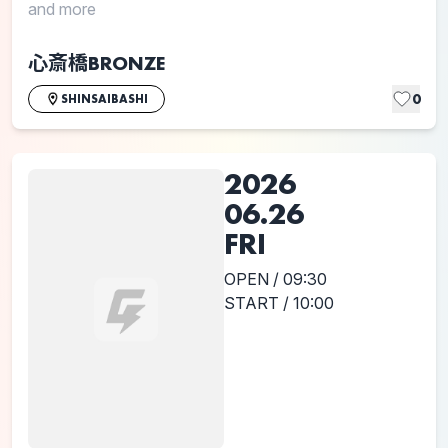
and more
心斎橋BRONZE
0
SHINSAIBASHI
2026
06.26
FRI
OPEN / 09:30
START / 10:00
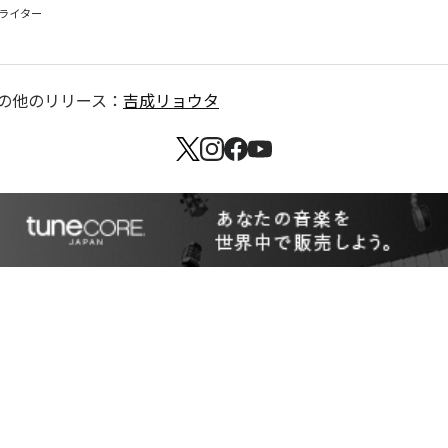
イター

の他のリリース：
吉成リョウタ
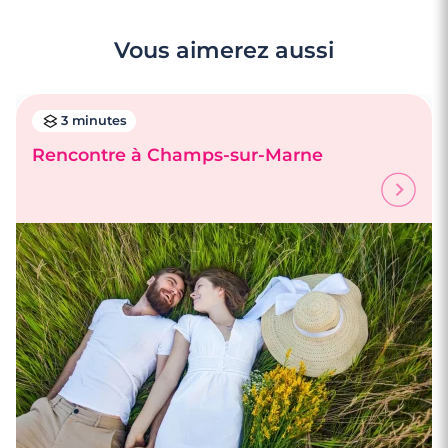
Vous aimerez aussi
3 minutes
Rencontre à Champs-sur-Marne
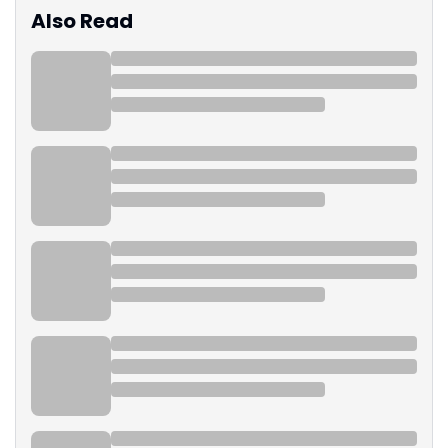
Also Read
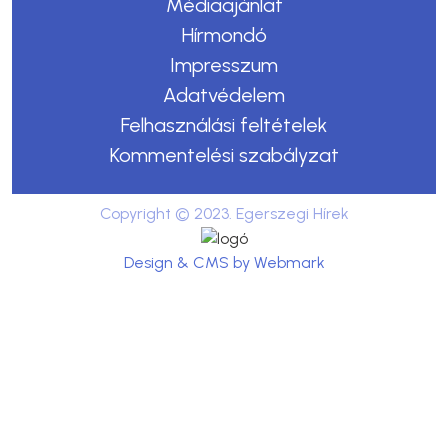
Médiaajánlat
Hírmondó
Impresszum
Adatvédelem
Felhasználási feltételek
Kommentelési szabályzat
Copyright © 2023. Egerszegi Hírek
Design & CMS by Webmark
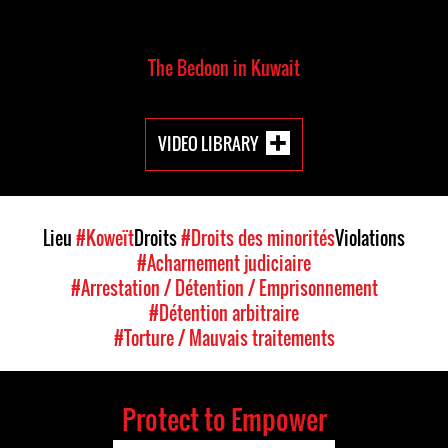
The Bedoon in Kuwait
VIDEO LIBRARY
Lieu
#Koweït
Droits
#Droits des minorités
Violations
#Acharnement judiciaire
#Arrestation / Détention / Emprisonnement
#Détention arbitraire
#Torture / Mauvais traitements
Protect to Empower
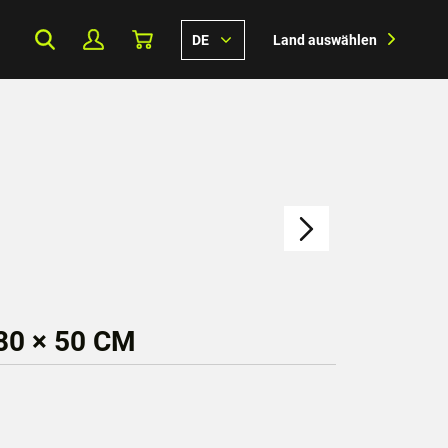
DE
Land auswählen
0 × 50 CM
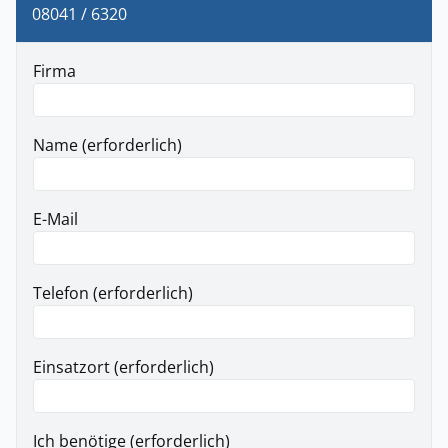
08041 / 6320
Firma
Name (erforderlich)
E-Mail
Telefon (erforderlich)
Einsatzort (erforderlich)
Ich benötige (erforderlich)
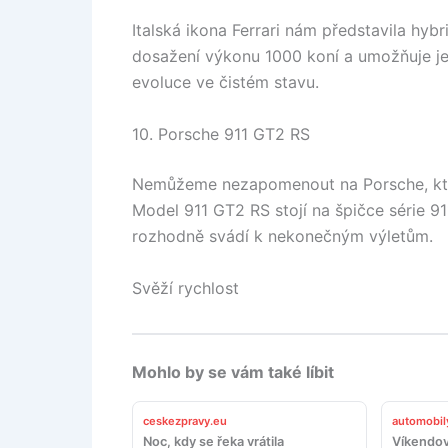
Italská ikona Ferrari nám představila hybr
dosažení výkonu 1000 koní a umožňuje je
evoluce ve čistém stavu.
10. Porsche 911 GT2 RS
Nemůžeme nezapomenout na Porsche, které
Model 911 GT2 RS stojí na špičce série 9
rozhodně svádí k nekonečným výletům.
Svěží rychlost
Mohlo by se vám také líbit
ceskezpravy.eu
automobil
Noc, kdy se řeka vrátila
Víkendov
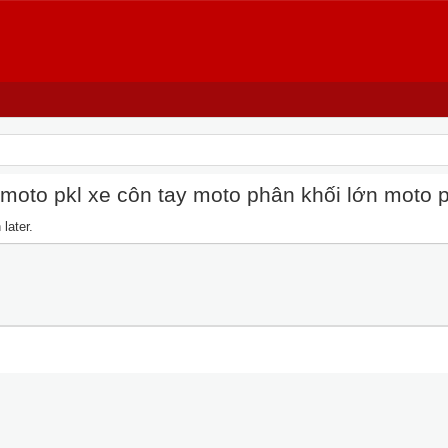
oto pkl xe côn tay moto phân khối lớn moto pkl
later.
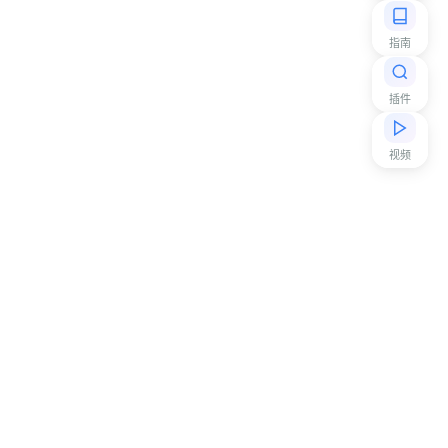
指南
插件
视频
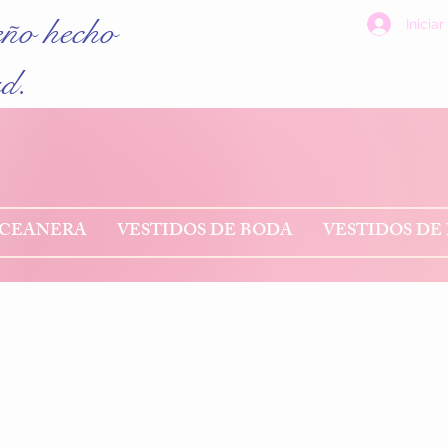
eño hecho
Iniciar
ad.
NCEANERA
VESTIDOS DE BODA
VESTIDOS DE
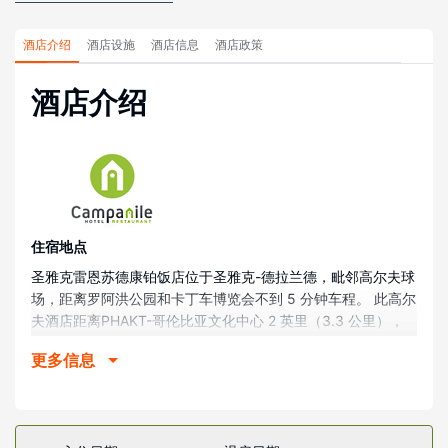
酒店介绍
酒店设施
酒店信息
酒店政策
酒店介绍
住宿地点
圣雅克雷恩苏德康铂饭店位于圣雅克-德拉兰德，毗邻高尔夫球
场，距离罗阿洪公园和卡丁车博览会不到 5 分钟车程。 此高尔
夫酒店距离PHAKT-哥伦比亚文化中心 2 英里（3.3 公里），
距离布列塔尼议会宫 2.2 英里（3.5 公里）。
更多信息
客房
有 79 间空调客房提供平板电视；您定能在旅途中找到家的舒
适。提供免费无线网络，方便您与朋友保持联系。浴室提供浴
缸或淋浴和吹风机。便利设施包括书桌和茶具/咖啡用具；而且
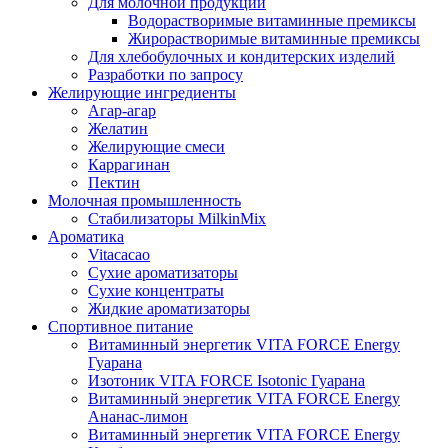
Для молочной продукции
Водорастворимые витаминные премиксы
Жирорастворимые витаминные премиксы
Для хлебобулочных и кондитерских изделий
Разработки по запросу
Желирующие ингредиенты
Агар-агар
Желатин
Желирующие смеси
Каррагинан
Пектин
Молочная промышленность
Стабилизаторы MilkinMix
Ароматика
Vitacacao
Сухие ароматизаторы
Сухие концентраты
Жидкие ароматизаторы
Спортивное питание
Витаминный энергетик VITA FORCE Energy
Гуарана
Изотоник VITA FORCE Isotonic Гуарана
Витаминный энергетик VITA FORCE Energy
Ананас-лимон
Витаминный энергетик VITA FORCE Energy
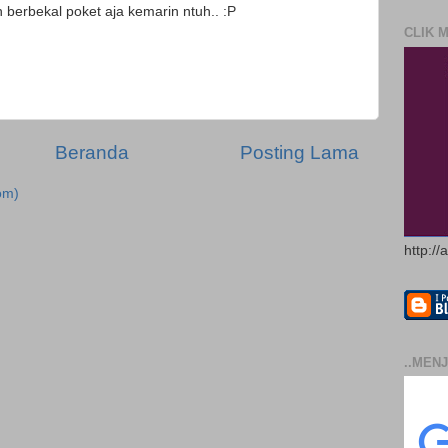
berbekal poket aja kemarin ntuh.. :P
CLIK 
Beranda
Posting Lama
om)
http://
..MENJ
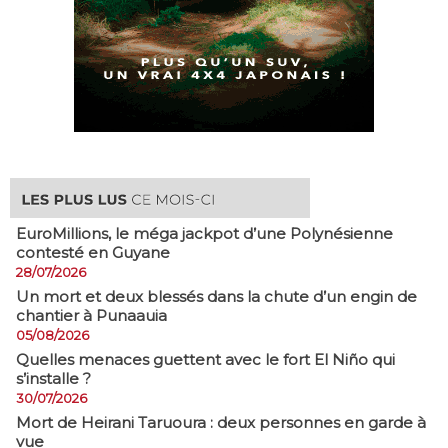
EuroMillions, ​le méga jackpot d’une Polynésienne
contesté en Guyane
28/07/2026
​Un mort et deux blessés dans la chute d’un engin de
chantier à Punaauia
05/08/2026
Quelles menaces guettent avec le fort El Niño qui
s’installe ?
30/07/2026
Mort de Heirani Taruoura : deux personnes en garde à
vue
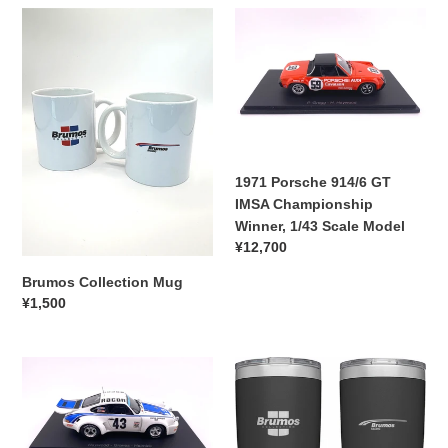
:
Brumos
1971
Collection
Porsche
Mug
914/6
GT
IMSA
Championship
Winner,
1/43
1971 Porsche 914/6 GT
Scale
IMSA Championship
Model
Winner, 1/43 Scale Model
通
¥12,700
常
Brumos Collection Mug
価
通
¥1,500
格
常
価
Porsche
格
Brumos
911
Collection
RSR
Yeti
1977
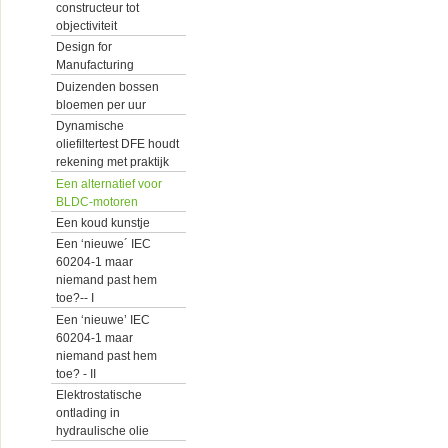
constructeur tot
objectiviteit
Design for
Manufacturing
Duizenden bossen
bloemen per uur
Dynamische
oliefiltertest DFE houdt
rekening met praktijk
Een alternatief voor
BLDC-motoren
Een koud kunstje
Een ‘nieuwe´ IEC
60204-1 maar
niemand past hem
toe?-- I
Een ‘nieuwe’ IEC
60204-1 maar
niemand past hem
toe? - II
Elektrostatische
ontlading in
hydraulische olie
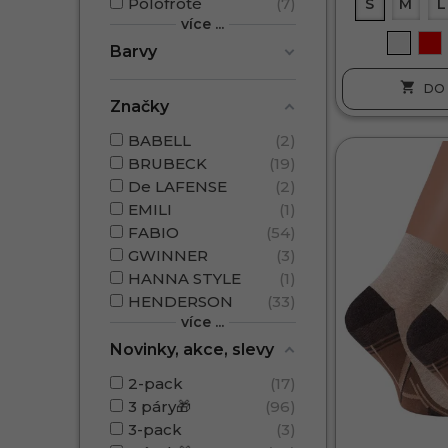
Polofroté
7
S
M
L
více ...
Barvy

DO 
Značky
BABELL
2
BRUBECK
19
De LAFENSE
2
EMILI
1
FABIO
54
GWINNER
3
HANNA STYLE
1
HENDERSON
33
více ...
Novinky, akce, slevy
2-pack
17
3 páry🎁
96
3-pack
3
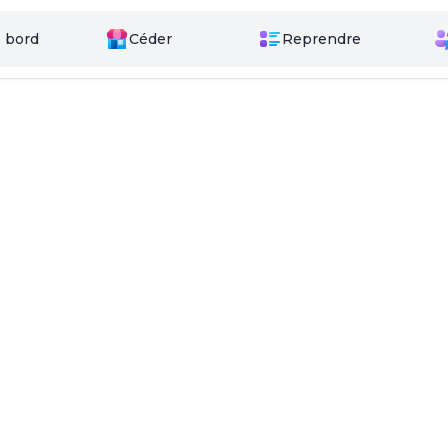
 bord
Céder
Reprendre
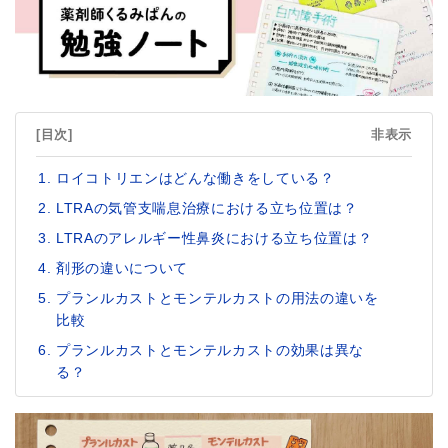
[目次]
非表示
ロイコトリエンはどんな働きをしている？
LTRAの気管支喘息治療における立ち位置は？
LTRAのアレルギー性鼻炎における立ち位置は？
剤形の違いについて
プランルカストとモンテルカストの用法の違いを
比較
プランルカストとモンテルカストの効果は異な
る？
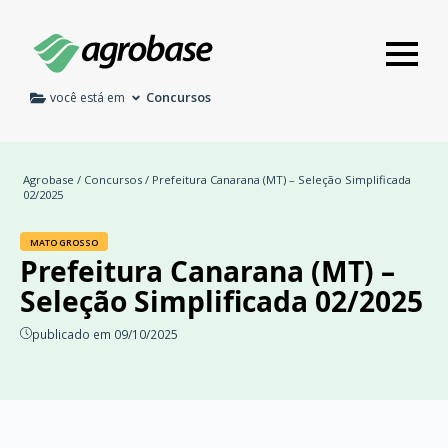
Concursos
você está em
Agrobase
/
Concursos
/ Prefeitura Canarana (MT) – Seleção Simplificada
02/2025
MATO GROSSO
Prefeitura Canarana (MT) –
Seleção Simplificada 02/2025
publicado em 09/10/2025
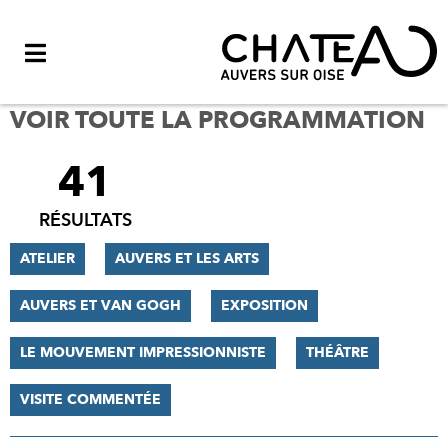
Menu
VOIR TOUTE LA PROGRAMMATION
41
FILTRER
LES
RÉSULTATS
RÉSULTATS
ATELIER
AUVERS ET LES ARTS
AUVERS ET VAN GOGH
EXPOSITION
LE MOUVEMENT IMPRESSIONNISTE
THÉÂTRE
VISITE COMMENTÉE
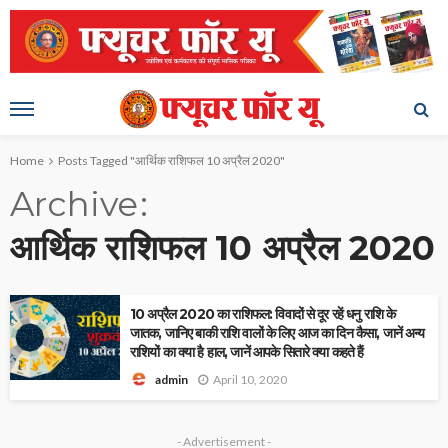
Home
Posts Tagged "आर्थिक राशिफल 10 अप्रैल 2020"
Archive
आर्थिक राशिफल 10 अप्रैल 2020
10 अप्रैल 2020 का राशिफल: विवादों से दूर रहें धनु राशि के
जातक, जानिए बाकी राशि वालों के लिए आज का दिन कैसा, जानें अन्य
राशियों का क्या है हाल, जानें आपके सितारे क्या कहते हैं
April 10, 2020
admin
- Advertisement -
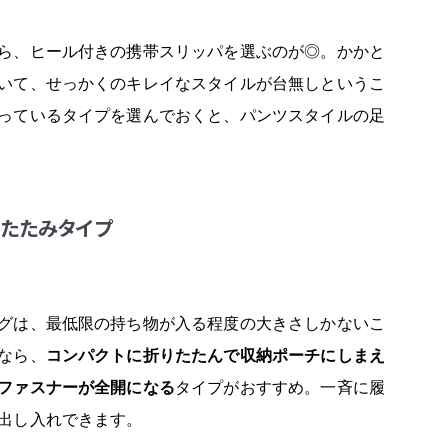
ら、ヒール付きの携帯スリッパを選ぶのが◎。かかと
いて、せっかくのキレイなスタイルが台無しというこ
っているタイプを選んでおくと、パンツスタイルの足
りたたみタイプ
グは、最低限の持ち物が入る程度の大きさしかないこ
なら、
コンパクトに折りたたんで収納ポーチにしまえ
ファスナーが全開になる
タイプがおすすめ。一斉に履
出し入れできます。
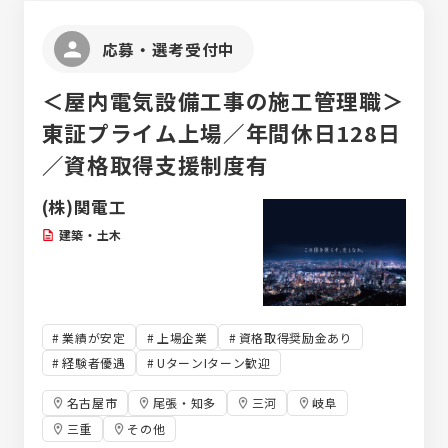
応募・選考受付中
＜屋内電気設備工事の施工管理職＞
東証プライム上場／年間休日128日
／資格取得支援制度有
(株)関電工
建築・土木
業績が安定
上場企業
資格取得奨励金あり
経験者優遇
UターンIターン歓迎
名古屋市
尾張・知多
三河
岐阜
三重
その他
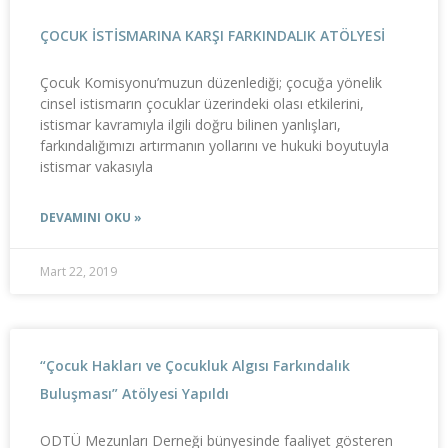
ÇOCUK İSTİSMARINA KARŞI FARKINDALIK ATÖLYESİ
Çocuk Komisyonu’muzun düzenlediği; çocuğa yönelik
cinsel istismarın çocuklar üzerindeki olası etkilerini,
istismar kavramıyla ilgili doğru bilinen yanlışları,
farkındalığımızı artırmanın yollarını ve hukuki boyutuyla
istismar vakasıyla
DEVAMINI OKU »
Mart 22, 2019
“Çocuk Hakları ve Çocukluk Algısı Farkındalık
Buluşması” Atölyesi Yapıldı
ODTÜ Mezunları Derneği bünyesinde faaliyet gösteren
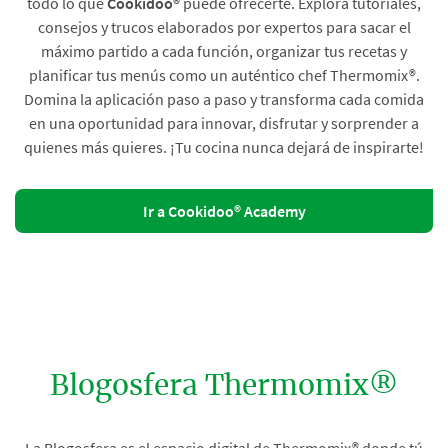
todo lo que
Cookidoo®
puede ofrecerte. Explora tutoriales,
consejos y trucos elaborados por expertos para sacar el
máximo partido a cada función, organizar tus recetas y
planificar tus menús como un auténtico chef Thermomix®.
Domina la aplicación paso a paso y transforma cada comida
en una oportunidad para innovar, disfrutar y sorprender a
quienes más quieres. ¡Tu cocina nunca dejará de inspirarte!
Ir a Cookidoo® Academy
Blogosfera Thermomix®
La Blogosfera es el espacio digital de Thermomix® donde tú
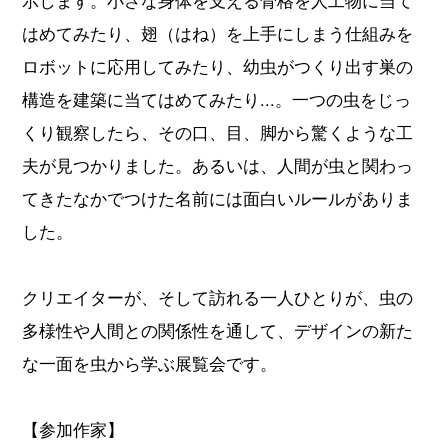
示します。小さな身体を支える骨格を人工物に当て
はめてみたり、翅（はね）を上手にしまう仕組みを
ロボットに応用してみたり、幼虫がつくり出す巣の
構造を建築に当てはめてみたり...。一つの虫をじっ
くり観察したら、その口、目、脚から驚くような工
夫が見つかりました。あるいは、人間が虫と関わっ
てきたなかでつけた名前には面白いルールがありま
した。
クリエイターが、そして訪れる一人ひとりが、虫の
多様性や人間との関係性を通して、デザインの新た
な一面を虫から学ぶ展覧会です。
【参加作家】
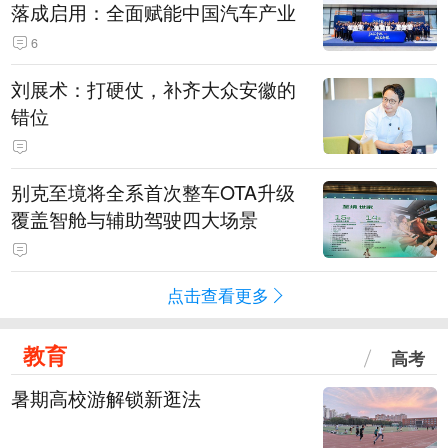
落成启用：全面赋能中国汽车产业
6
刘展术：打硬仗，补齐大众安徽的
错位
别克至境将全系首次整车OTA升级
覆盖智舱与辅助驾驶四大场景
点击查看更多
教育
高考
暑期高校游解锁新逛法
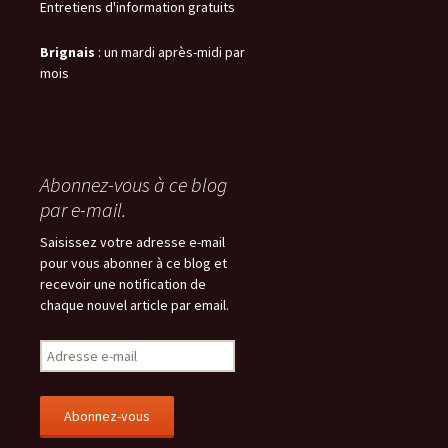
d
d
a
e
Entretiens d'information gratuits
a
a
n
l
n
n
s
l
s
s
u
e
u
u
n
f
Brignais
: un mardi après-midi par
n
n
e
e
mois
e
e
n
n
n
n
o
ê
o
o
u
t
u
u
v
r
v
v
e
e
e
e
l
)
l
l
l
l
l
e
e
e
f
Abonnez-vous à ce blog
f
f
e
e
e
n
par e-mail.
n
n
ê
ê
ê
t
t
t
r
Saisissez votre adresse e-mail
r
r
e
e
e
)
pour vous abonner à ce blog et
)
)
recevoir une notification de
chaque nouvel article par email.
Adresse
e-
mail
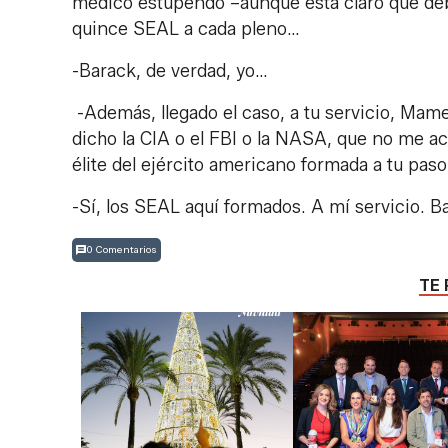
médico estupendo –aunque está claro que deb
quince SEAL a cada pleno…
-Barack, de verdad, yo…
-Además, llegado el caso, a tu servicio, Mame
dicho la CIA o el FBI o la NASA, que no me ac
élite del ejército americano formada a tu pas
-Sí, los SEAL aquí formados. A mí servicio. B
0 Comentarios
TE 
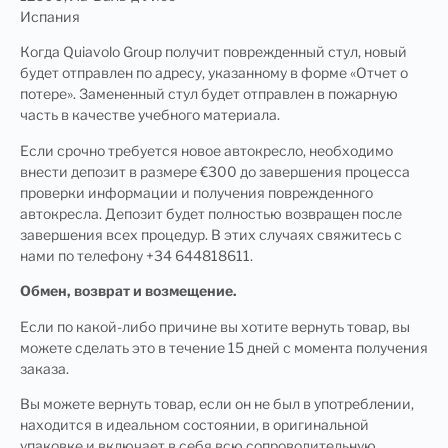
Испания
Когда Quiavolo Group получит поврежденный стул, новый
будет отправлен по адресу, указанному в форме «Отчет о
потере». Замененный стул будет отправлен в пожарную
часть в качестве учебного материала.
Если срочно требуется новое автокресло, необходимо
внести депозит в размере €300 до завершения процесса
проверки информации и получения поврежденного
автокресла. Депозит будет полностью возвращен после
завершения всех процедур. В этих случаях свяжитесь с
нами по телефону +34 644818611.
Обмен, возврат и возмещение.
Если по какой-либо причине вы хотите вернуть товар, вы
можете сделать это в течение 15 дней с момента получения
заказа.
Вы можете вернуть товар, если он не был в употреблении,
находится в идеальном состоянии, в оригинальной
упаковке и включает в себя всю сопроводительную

_TASK PROMPT_
From the material above, please return each line containing "ароматизаторы".

_OUTPUT FOR THIS EXERCISE_
Сухие ароматизаторы
Жидкие ароматизаторы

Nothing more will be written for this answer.